Hypertrophic cardiomyopathy and fabry disease: right ventricular to pulmonary artery coupling can differentiate both?
A Castro Pinto, B Lage Garcia, E Mata, L Pinheiro, T Pereira, M Castro, M Lourenco, F Cordeiro, M Fernandes, O Azevedo, A LourencoAbstract
Background
Right ventricular (RV) adaptation to pulmonary arterial (PA) load—expressed through RV-to-PA coupling—has emerged as a sensitive marker of early RV dysfunction across various cardiac diseases. Hypertrophic cardiomyopathy (HCM) and Fabry disease (FD) can both present with left ventricular hypertrophy and overlapping clinical features, often complicating differential diagnosis. Evaluating RV–PA coupling may therefore provide an additional functional parameter to help differentiate Fabry disease from HCM.
Purpose
To assess whether RV–PA coupling indices — TAPSE/PASP (Tricuspid Annular Plane Systolic Excursion/Pulmonary Artery Systolic Pressure), FAC/PASP (Fractional Area Change), and RV-FWS/PASP (Right Ventricular Free Wall Strain) — have diagnostic value in distinguishing hypertrophic cardiomyopathy from Fabry disease.
Methods
Retrospective study that included HCM (n=30) and FD (n=30) patients evaluated between 2014 and 2021. RV structure and function were analyzed by two blinded observers using echocardiography and 2D-STE. Diagnostic performance of the TAPSE/PASP, FAC/PASP, and RV-GLS/PASP ratios was examined using receiver operating characteristic (ROC) analysis, with DeLong’s test applied for comparison of AUCs.
Results
FD patients had a median age of 64.6±10.7 years and NT-proBNP levels of 899±1016pg/ml. HCM patients has a median age of 59.8±13.6 years and NT-proBNP levels of 1117±1103pg/ml. Septal wall thickness was significanty higher in HCM (18.7±2.25 vs 17.6±2.7mm, p=0.047). RV–PA coupling indices were not significantly different between FD and HCM, including TAPSE/PASP ratio (0.871±0.253 vs 0.754±0.219, p=0.061), FAC/PASP ratio (1.608±0.435 vs 1.420±0.367, p=0.078) and RV-FWS/PASP ratio (0.507±0.171 vs 0.434±0.143, p=0.074).

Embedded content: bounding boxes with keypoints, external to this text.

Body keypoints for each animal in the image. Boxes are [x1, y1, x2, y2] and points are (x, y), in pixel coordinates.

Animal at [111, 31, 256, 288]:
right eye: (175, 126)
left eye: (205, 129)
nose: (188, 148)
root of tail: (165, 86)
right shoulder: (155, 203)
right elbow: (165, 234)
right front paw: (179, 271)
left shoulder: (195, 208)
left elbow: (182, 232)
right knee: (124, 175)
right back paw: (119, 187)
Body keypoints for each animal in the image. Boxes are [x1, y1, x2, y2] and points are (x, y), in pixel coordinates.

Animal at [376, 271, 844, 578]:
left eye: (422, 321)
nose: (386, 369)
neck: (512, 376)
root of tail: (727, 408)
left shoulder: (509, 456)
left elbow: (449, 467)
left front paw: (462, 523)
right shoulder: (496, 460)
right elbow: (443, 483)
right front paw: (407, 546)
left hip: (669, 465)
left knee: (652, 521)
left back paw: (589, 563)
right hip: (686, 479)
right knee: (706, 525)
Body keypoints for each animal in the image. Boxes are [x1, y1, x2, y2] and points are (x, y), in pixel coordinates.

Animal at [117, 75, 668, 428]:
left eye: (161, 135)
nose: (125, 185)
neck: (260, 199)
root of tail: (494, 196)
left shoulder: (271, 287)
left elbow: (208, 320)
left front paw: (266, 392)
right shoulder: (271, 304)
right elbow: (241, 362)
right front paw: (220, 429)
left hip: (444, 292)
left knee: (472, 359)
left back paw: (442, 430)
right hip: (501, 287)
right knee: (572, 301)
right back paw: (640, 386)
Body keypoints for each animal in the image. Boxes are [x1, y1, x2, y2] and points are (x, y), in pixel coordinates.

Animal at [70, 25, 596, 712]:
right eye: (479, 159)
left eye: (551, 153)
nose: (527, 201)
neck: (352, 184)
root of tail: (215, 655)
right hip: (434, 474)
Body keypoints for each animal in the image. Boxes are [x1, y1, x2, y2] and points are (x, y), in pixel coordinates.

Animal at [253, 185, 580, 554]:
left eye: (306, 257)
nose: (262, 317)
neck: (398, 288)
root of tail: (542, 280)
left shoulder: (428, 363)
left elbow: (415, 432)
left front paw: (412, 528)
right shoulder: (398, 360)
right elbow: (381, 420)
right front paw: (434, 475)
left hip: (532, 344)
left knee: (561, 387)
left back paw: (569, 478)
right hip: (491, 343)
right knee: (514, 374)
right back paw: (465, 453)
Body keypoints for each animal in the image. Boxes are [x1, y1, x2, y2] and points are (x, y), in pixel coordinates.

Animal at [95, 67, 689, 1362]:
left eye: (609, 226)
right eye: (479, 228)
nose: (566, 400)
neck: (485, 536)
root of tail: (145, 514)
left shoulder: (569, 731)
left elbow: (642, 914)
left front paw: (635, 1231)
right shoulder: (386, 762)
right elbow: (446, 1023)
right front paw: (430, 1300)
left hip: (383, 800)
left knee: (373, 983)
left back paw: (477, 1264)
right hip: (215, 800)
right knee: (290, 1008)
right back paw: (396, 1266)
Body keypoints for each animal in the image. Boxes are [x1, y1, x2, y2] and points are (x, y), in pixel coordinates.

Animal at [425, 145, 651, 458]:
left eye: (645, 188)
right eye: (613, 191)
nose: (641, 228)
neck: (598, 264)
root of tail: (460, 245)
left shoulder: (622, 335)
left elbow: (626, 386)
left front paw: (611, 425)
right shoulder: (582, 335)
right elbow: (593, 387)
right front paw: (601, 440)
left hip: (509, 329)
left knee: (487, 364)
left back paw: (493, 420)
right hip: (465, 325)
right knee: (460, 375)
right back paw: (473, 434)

In ROC curve analysis, TAPSE/PASP ratio had an area under the curve (AUC) of 0.632 [0.498–0.753] (p=0.070). FAC/PASP ratio showed an AUC of 0.631 [0.496–0.752] (p=0.073). The RV-FWS/PASP ratio had an AUC of 0.643 [0.509-0.762] (p=0.049) with an associated cutoff of >0.393 for identifying ATTR-CM (sensitivity: 83%; specificity: 47%). Pairwise comparisons showed no significant difference between TAPSE/PASP, FAC/PASP or RV-FWS/PASP ratios in distinguishing FD from HCM. When compared to the RV function parameters not normalized to load, the AUC for RV-FWS was numerically lower than that of the load-normalized parameters (AUC of 0.636 for TAPSE, AUC of 0.685 for FAC and AUC of 0.533 for RV-FWS).
Conclusion
Although the RV-FWS/PASP ratio reached borderline statistical significance in ROC analysis, its low specificity and overall modest AUC limit its clinical usefulness. Taken together, these results suggest that RV–PA coupling, while physiologically relevant, offers only limited diagnostic value for distinguishing FD from HCM in routine practice. Larger studies with more advanced imaging parameters may be needed to clarify whether subtle RV functional signatures can aid in this differential diagnosis.